Tasks to carry out »
(1) In the disruption theory post, copy the passage starting with "Last week I" and going on through "three static categories.".
(2) Answer these questions from the disruption theory post:
(a) Which Harvard history professor's criticism triggered the series?
(b) Whose adaptive cycle did the author use last week?
(c) Whose triad of perspectives on action did the author use in Crisis & Renewal?

Document »
= = = = = = =
Disrupting Disruption Theory [Part III]: Transforming Human Organizations
This is the third in my series of blogs triggered by Harvard history professor Jill Lepore’s criticism of HBS professor Clayton Christensen’s theory of disruptive innovation. Although her curiously jumbled assessment was wide of the mark, it presented an opportunity for me to outline an ecological interpretation of disruption, rather than the mechanical readings that are so common and seem to be favoured by Christensen himself.
Last week I translated disruption into ecological concepts, using Canadian ecologist C.S. “Buzz” Holling’s adaptive cycle and the larger concept of panarchy, which looks at the interaction of these cycles at different systems levels. This week I add the cognitive dimension, which turns the adaptive cycle into the ecocycle, allowing one to use ecological analogies to understand the transformation of human organizations. In Crisis & Renewal I used Berkeley professor Jeffrey Pfeffer’s triad of perspectives on action: emergent, rational and constrained to supply this cognitive dimension and to suggest that they might represent three stages rather than three static categories.
= = = = = = =
(Entries from a dataset)
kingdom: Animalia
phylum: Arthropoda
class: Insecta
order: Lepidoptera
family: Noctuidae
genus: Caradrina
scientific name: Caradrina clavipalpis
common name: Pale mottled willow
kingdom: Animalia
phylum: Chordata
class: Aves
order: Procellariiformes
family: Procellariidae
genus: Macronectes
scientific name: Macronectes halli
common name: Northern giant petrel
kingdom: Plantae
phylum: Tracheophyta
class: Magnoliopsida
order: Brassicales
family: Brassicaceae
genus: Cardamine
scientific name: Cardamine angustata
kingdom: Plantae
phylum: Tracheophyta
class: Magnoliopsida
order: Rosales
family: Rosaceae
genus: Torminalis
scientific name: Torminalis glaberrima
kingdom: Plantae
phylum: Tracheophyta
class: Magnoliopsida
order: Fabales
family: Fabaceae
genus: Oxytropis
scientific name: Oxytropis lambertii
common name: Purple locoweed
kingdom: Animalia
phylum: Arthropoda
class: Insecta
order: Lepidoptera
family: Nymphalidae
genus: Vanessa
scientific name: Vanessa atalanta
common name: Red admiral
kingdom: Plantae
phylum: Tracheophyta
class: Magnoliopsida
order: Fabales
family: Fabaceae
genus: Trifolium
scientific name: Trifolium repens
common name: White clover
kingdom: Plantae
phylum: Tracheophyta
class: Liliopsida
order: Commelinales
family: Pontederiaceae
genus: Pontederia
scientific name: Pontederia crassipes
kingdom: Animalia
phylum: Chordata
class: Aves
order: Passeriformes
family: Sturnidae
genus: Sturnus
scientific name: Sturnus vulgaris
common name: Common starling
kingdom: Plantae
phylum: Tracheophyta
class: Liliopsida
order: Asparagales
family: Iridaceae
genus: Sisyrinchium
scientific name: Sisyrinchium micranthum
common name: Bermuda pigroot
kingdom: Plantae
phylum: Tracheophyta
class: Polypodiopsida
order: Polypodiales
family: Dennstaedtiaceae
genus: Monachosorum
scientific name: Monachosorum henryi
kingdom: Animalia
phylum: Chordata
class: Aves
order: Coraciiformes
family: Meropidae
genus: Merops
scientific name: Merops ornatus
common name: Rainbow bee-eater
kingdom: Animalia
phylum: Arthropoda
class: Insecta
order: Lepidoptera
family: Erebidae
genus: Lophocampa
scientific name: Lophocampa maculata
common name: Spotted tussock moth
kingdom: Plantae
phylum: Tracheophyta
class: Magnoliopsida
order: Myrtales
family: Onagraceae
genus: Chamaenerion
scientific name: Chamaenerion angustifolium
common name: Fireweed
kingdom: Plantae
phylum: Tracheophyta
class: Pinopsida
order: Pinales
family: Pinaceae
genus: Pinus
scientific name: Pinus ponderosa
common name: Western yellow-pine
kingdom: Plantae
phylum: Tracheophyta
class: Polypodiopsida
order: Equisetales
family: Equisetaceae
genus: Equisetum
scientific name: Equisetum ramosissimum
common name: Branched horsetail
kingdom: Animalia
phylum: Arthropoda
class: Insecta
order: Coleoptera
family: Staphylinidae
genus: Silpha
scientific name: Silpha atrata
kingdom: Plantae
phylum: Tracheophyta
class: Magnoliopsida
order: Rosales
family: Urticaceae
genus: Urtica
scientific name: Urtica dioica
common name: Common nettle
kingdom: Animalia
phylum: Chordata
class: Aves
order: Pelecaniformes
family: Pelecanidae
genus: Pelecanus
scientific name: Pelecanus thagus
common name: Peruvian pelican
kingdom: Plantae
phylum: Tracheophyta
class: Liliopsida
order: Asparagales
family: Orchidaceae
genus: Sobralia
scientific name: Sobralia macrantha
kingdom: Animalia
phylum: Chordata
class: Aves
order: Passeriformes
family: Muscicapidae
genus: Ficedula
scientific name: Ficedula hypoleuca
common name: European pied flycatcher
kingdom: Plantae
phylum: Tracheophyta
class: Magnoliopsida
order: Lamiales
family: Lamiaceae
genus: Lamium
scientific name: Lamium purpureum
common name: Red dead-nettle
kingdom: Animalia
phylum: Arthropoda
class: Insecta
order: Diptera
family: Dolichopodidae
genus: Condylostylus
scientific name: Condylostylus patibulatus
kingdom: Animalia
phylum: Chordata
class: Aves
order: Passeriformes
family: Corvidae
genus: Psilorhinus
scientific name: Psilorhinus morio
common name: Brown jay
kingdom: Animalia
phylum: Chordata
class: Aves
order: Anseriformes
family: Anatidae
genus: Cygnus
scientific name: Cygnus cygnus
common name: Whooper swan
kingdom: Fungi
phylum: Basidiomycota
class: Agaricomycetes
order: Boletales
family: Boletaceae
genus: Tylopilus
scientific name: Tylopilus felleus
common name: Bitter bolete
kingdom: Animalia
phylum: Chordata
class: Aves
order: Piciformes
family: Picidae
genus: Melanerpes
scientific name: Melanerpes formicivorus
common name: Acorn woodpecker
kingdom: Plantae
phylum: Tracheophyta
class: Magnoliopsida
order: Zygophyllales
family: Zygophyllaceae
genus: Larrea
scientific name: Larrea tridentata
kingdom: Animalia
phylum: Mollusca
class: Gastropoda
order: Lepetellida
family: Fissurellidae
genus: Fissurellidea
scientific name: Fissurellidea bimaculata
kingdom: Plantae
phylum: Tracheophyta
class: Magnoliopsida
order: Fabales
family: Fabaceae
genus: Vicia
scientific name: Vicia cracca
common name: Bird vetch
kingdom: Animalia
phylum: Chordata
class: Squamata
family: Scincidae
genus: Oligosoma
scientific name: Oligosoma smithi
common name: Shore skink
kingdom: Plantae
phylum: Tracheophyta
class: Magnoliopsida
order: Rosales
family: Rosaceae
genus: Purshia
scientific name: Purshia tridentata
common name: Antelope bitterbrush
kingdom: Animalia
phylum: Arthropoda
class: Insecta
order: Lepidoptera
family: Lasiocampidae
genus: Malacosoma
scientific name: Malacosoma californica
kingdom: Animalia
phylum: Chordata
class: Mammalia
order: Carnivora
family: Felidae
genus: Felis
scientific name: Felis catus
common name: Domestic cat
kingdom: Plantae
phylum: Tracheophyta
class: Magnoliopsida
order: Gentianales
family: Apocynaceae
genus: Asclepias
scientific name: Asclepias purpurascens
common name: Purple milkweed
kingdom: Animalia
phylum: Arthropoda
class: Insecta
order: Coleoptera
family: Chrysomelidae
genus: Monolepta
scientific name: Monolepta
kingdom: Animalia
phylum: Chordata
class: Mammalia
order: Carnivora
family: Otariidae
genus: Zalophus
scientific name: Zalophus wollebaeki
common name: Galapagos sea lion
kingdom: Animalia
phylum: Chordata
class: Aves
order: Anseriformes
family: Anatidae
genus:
= = = = = = =
Responses for each task »
(1)
Last week I translated disruption into ecological concepts, using Canadian ecologist C.S. “Buzz” Holling’s adaptive cycle and the larger concept of panarchy, which looks at the interaction of these cycles at different systems levels. This week I add the cognitive dimension, which turns the adaptive cycle into the ecocycle, allowing one to use ecological analogies to understand the transformation of human organizations. In Crisis & Renewal I used Berkeley professor Jeffrey Pfeffer’s triad of perspectives on action: emergent, rational and constrained to supply this cognitive dimension and to suggest that they might represent three stages rather than three static categories.

(2)
(a) Jill Lepore
(b) C.S. "Buzz" Holling's
(c) Jeffrey Pfeffer's